Comment les citoyens s’expriment et perçoivent l’intégration européenne ?

À travers des entretiens collectifs réalisés en Belgique, France et Grande-Bretagne, Virginie Van Ingelgom étudie dans « Les perceptions citoyennes de l’intégration européenne à travers l’expression de focus groups » la légitimité de l’intégration européenne « par le bas », c’est-à-dire la légitimité perçue à partir du point de vue des citoyens…

Quels sont les principaux cadres de perception et d’évaluation de l’intégration européenne par les citoyens ?

Le marché commun : entre bénéfices et critiques

Les bénéfices liés au marché commun – traditionnellement en pôle position – n’est plus que le troisième avantage avancé pour justifier du processus d’intégration européenne.

Malgré la foi partagée dans ses avantages économiques, cette vision optimiste de l’intégration européenne est fortement contrebalancée par une anxiété palpable par rapport aux effets néfastes de la compétition intra-européenne issus des différences de salaires et de bénéfices sociaux.

Par ailleurs, les avantages de l’Euro sont reconnus, pour la mobilité facilitée par l’absence de change, mais l’Euro est aussi souvent synonyme d’inflation et de perte du pouvoir d’achat des citoyens.

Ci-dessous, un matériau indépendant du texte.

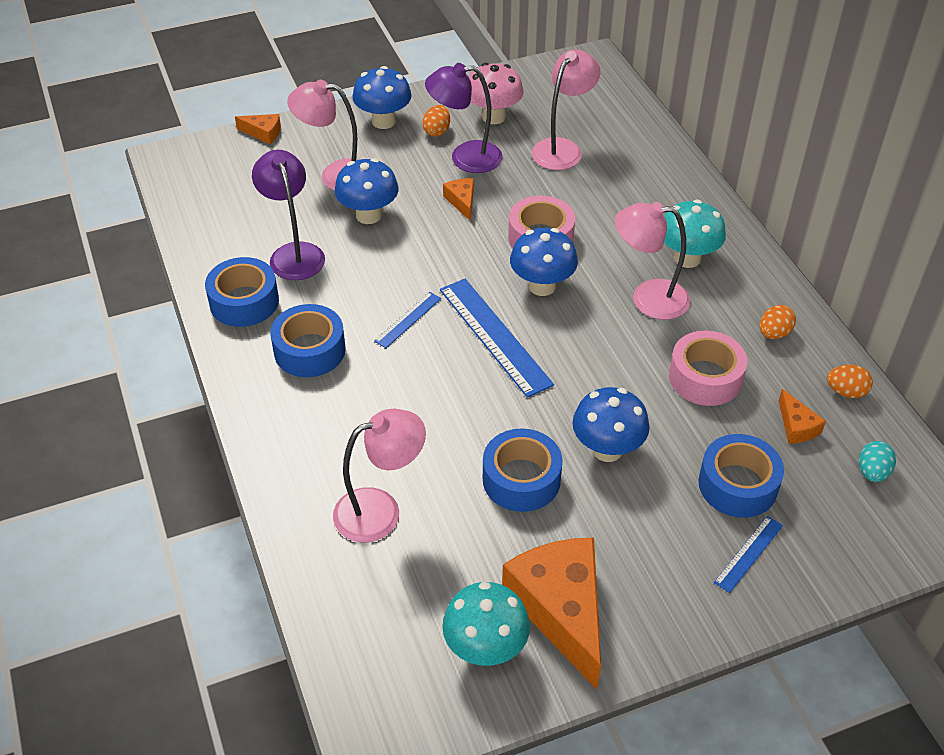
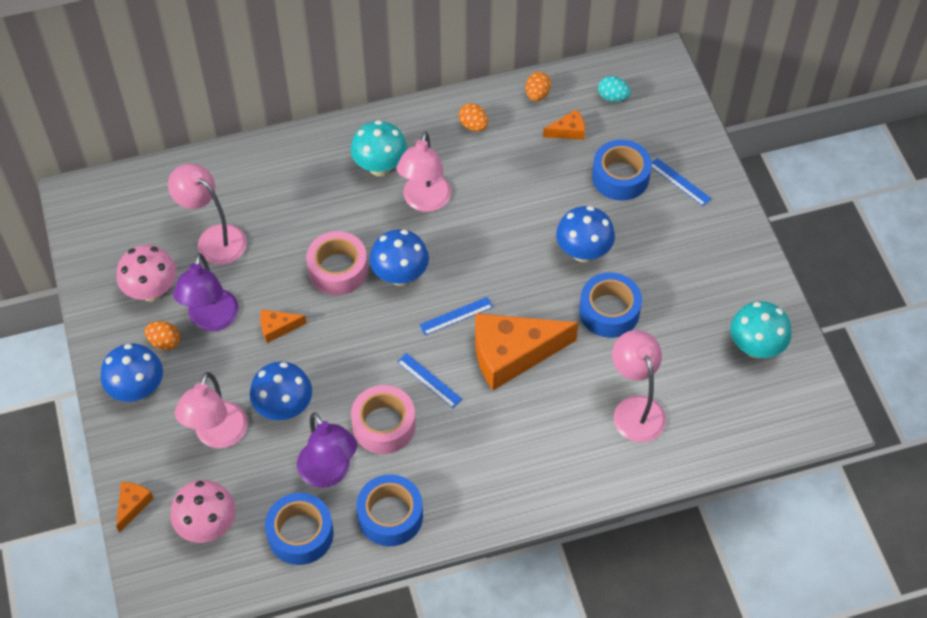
camera: 85 degrees left, 10 degrees up
purple lamp [252,150,325,280] -> purple lamp turned 105 degrees counterclockwise [297,412,357,488]
blue tape [270,304,346,377] -> blue tape moved to [265,493,334,565]
blue ruler [440,279,554,398] -> blue ruler [419,297,493,335], size x0.52
orange cheese [502,538,601,690] -> orange cheese moved to [475,313,579,390]
pink tape [669,331,747,406] -> pink tape moved to [351,385,416,454]
none -> pink mushroom [170,480,236,543]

Les États sont trop petits

Thème le plus mobilisateur, dans un monde globalisé, les États européens sont devenus trop petits : s’unir serait donc devenu indispensable.

À cette perception relative à l’interdépendance économique sur la scène internationale correspond également une représentation de la globalisation des problèmes qui affectent nos sociétés : environnement, réchauffement climatique, mais aussi catastrophes ou maladies.

Cependant, l’unité de la puissance européenne, fusse-t-elle économique, politique ou militaire, apparaît comme fragile en raison du désaccord entre pays européens, d’autant plus probables à mesure que le nombre d’États augmente et que les différences s’agrandissent.

La suppression des frontières

Le troisième attribut positif largement présent est d’une nature non-économique. La suppression des frontières constitue un élément essentiel dans la manière dont les gens conçoivent l’intégration européenne.

Possibilité de voyager sans obstacles, mobilité facilitée par les passeports, utilisation de la monnaie unique et absence de contrôles aux frontières et à terme, pour une partie, suppression des frontières permettent de renforcer la compréhension entre les peuples européens.

Les arguments positifs liés à l’ouverture des frontières intra-européennes devancent largement les critiques, même si le cadre commun se heurte ici à l’expérience vécue, ou plus précisément à l’absence d’expérience vécue.

Gouvernance et déficit démocratique

La principale critique porte sur une évaluation négative de la plupart des aspects liés à la gouvernance et à la démocratie au niveau européen.

L’UE est dépeinte comme opaque, distante, inefficace, inadaptée, paralysée par les égoïsmes nationaux et obsédée par la régulation du moindre petit aspect.

Par ailleurs, l’opacité du système politique européen est également dénoncée, les lobbies étant perçus comme les véritables détenteurs du pouvoir au niveau européen, soumettant la construction européenne à la suprématie de l’économie de marché.

Des façons différentes de voir l’Europe : persistance des cadres nationaux de perception et d’évaluation de l’intégration européenne

L’État-nation joue un rôle primordial dans la formation des cadres de perception et d’évaluation de l’Europe.

Derrière l’importance globale du cadre de perception et des évaluations liées au marché commun se cachent des différences nationales significatives :

  • Les anglais partagent davantage les bénéfices attendus du marché commun et critiquent l’ouverture des frontières européennes, un problème de sécurité et d’immigration illégale ;
  • Les français et les belges dénoncent davantage les méfaits de la compétition intra-communautaire sur le marché du travail, des délocalisations et de l’inflation.

Au-delà des différences liées aux cadres communs de perception et d’évaluation de l’intégration européenne, existe une série d’arguments spécifiques :

  • Les belges mettent en scène le futur et en particulier les bénéfices de l’intégration pour les générations futures ;
  • Les anglais se montrent plus préoccupés par la question de la souveraineté nationale et la perte de l’identité nationale ;
  • Les français avancent la mobilité et l’échange comme principal fondement à une valorisation de l’Europe sur le plan non-économique.

Au total, les discours des citoyens ordinaires sur l’intégration européenne permettent de mieux saisir la construction cognitive de l’UE ou dit autrement la légitimité « empirique » de l’UE où les arguments économiques jouent un rôle dominant dans les images de l’unification européenne.